On Saturday, July 9, between 5:30pm EST and 6:30pm EST (21:30 – 22:30 UTC) we had a spike in users reporting response issues on some domains. Service degraded for the better part of an hour for some domains or (more likely) some parts of the world. As much as we hate to use the “regional outages” line, it’s looking like it.
Most of the effected domains were either: on the legacy system using the legacy nameserver delegation, or on the new system but had not yet switched their nameserver delegation to add the additional anycast constellation on the new platform.
I say most, because we have one report from a user who is fully on the new system who experienced issues.
We have had no reports from our Enterprise DNS users (if you are one and you had issues, please do let us know).
We initially believed this to be a general network issue (because we saw what looked like a corresponding spike in “* is down” reports on twitter, etc for unrelated domains around the same time). But as more data comes in, we are going to suck it up and say it: something weird happened, we think it was here.

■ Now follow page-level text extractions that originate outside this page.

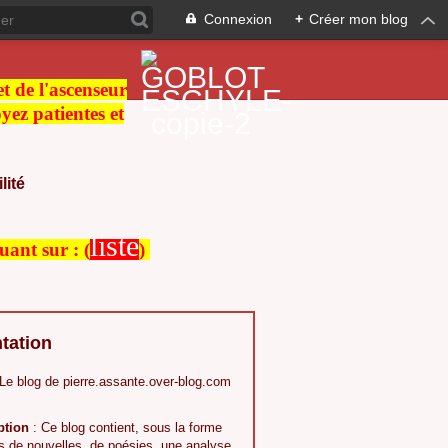
Connexion
+
Créer mon blog
 et de l'ascenseur
ez patientes et
lité
liste
quant sur :
(
)
tation
 Le blog de pierre.assante.over-blog.com
ption
: Ce blog contient, sous la forme
s,de nouvelles, de poésies, une analyse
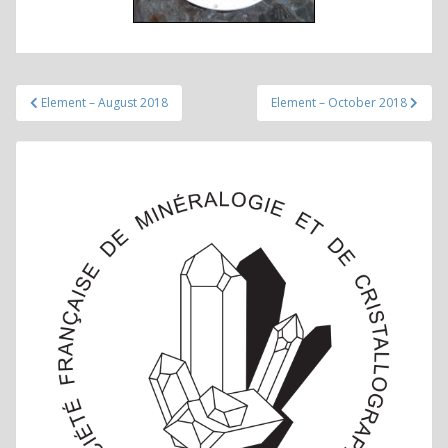
Navigation
Element – August 2018
Element – October 2018
de
l’article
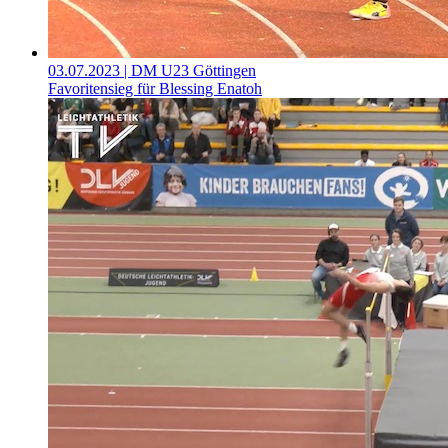
03.07.2023
| DM U23 Göttingen
Favoritensieg für Blessing Enatoh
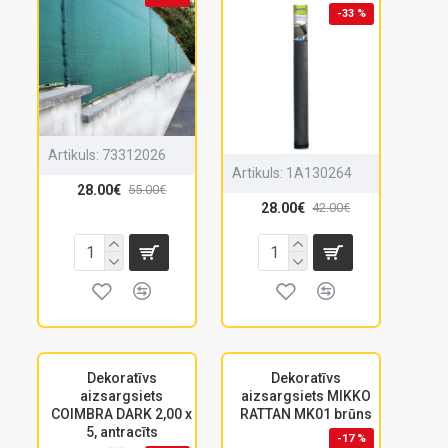
-33 %
Artikuls:
73312026
Artikuls:
1A130264
28.00€
55.00€
28.00€
42.00€
Dekoratīvs
Dekoratīvs
aizsargsiets
aizsargsiets MIKKO
COIMBRA DARK 2,00 x
RATTAN MK01 brūns
5, antracīts
-17 %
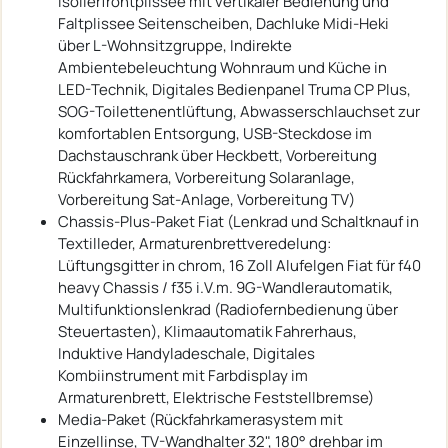
Isolierfrontplissee mit vertikaler Bedienung und
Faltplissee Seitenscheiben, Dachluke Midi-Heki
über L-Wohnsitzgruppe, Indirekte
Ambientebeleuchtung Wohnraum und Küche in
LED-Technik, Digitales Bedienpanel Truma CP Plus,
SOG-Toilettenentlüftung, Abwasserschlauchset zur
komfortablen Entsorgung, USB-Steckdose im
Dachstauschrank über Heckbett, Vorbereitung
Rückfahrkamera, Vorbereitung Solaranlage,
Vorbereitung Sat-Anlage, Vorbereitung TV)
Chassis-Plus-Paket Fiat (Lenkrad und Schaltknauf in
Textilleder, Armaturenbrettveredelung:
Lüftungsgitter in chrom, 16 Zoll Alufelgen Fiat für f40
heavy Chassis / f35 i.V.m. 9G-Wandlerautomatik,
Multifunktionslenkrad (Radiofernbedienung über
Steuertasten), Klimaautomatik Fahrerhaus,
Induktive Handyladeschale, Digitales
Kombiinstrument mit Farbdisplay im
Armaturenbrett, Elektrische Feststellbremse)
Media-Paket (Rückfahrkamerasystem mit
Einzellinse, TV-Wandhalter 32", 180° drehbar im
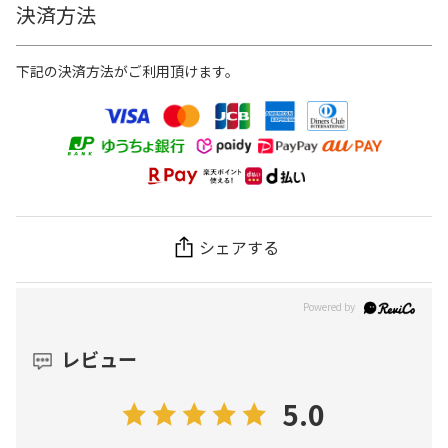
決済方法
下記の決済方法がご利用頂けます。
シェアする
レビュー
5.0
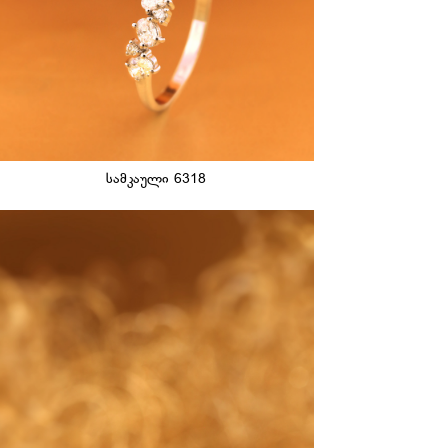
სამკაული 6318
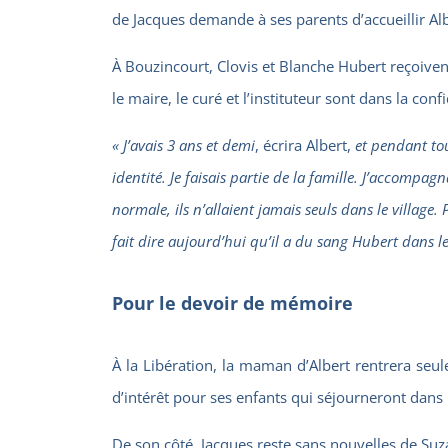
de Jacques demande à ses parents d’accueillir Al
À Bouzincourt, Clovis et Blanche Hubert reçoiven
le maire, le curé et l’instituteur sont dans la conf
« J’avais 3 ans et demi
, écrira Albert,
et pendant tou
identité. Je faisais partie de la famille. J’accompa
normale, ils n’allaient jamais seuls dans le village
fait dire aujourd’hui qu’il a du sang Hubert dans le
Pour le devoir de mémoire
À la Libération, la maman d’Albert rentrera seu
d’intérêt pour ses enfants qui séjourneront dans 
De son côté, Jacques reste sans nouvelles de Suza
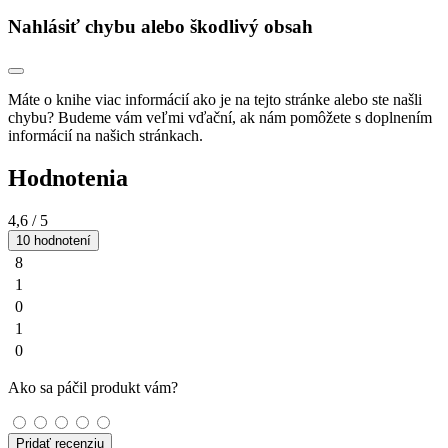
Nahlásiť chybu alebo škodlivý obsah
Máte o knihe viac informácií ako je na tejto stránke alebo ste našli
chybu? Budeme vám veľmi vďační, ak nám pomôžete s doplnením
informácií na našich stránkach.
Hodnotenia
4,6
/ 5
10 hodnotení
8
1
0
1
0
Ako sa páčil produkt vám?
Pridať recenziu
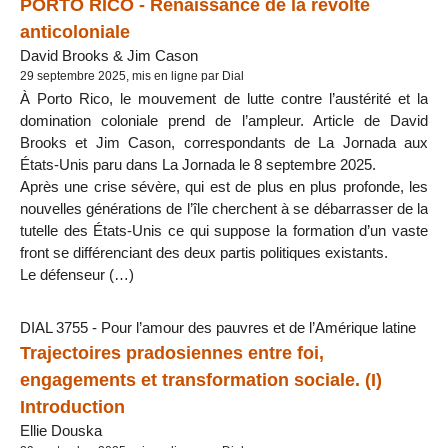
PORTO RICO - Renaissance de la révolte
anticoloniale
David Brooks & Jim Cason
29 septembre 2025, mis en ligne par Dial
À Porto Rico, le mouvement de lutte contre l’austérité et la
domination coloniale prend de l’ampleur. Article de David
Brooks et Jim Cason, correspondants de La Jornada aux
États-Unis paru dans La Jornada le 8 septembre 2025.
Après une crise sévère, qui est de plus en plus profonde, les
nouvelles générations de l’île cherchent à se débarrasser de la
tutelle des États-Unis ce qui suppose la formation d’un vaste
front se différenciant des deux partis politiques existants.
Le défenseur (…)
DIAL 3755 - Pour l’amour des pauvres et de l’Amérique latine
Trajectoires pradosiennes entre foi,
engagements et transformation sociale. (I)
Introduction
Ellie Douska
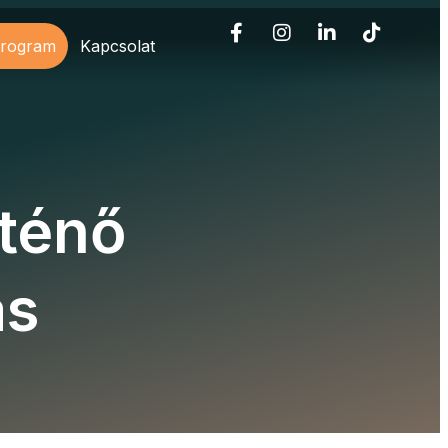
program
Kapcsolat
rténő
ás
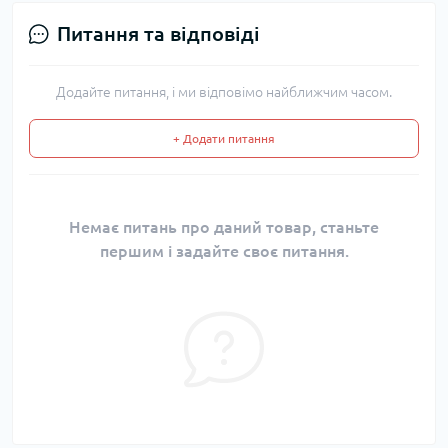
Питання та відповіді
Додайте питання, і ми відповімо найближчим часом.
+ Додати питання
Немає питань про даний товар, станьте
першим і задайте своє питання.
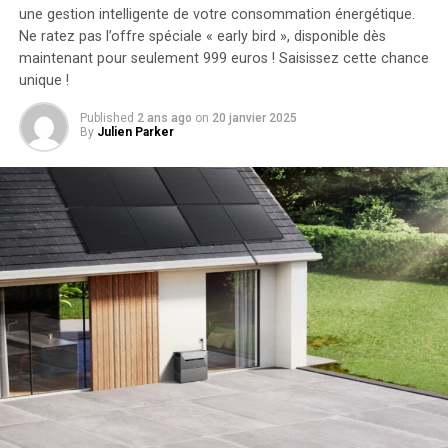
une gestion intelligente de votre consommation énergétique.
DON'T MISS
Les proches de Jay Slater s’habillent en bleu pour rendre
Ne ratez pas l’offre spéciale « early bird »
, disponible dès
hommage à l’apprenti « éternellement 19 ans » lors de
maintenant pour seulement 999 euros ! Saisissez cette chance
ses funérailles
unique !
Published
2 ans ago
on
20 janvier 2025
By
Julien Parker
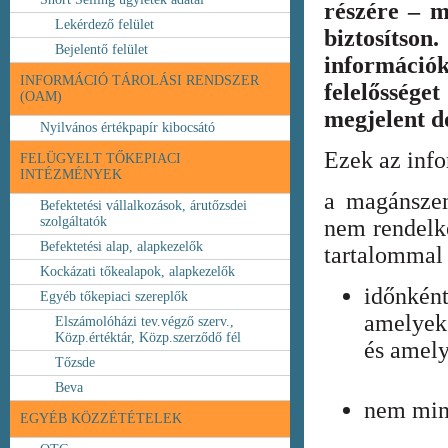
részére – m
Lekérdező felület
biztosíts
Bejelentő felület
információ
INFORMÁCIÓ TÁROLÁSI RENDSZER
felelőssége
(OAM)
megjelent 
Nyilvános értékpapír kibocsátó
Ezek az inf
FELÜGYELT TŐKEPIACI
INTÉZMÉNYEK
a magánszem
Befektetési vállalkozások, árutőzsdei
szolgáltatók
nem rendelke
Befektetési alap, alapkezelők
tartalommal 
Kockázati tőkealapok, alapkezelők
időnkén
Egyéb tőkepiaci szereplők
amelyek
Elszámolóházi tev.végző szerv.,
Közp.értéktár, Közp.szerződő fél
és amely
Tőzsde
Beva
nem min
EGYÉB KÖZZÉTÉTELEK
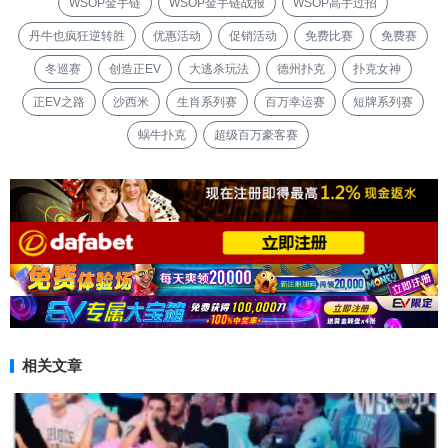
WSOP金手链
WSOP金手链战报
WSOP高手过招
丹牛也疯狂逆转胜
优惠活动
促销活动
免费比赛
免费赛
冬巡赛
创造正EV
大逃杀玩法
德州扑克
扑克女神
正EV之路
沙西米
生肖系列赛
百万幸运赛
短牌系列赛
蜗牛扑克
超级百万豪客赛
相关文章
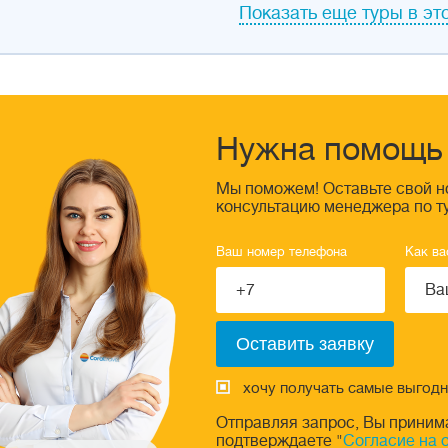
Показать еще туры в это
Нужна помощь 
Мы поможем! Оставьте свой н
консультацию менеджера по т
Ваш номер телефона
Как ва
хочу получать самые выгод
Отправляя запрос, Вы приним
подтверждаете "
Согласие на 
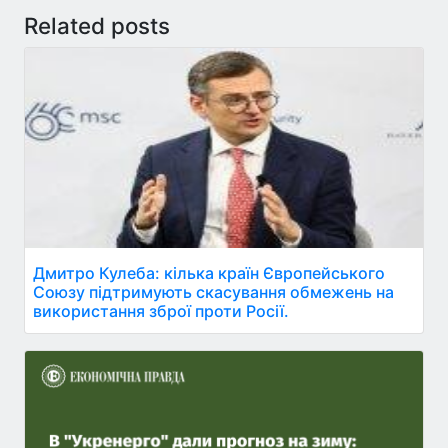
Related posts
Дмитро Кулеба: кілька країн Європейського
Союзу підтримують скасування обмежень на
використання зброї проти Росії.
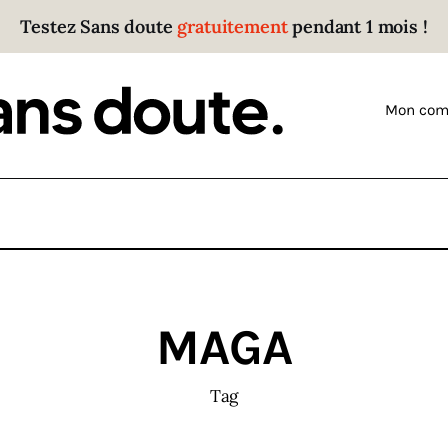
Testez Sans doute
gratuitement
pendant 1 mois !
Sans doute
Parce que plus personne n’écoute les gens qui ont
Mon com
des choses à dire.
MAGA
Tag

1) We are still gathering data and we have identified ways to enhance our own internal monitoring capabilities so that we can cross reference what we see with what external monitoring applications are seeing.
2) We recently made a change in the way we adjust our BGP announcements for individual members of the anycast constellations to optimize response times. Since this has never happened before, and we enacted this change recently, we are suspicious that this may be at the core of the problem and we have rolled that back.
3) We are laggard in our announcement here, and for that I personally apologize. When the event occurred many of the systems group conferred about the incident on Saturday night and we suspected a wider network issue, but we still made the decision to rollback the new BGP programs just to be on the safe side. It was only after we saw more reports roll in today from users that we had to rethink our stance around this and accept that this was most likely our problem and not a network flap or outage.
We’re sincerely sorry to all that were affected and for the delay in this posting.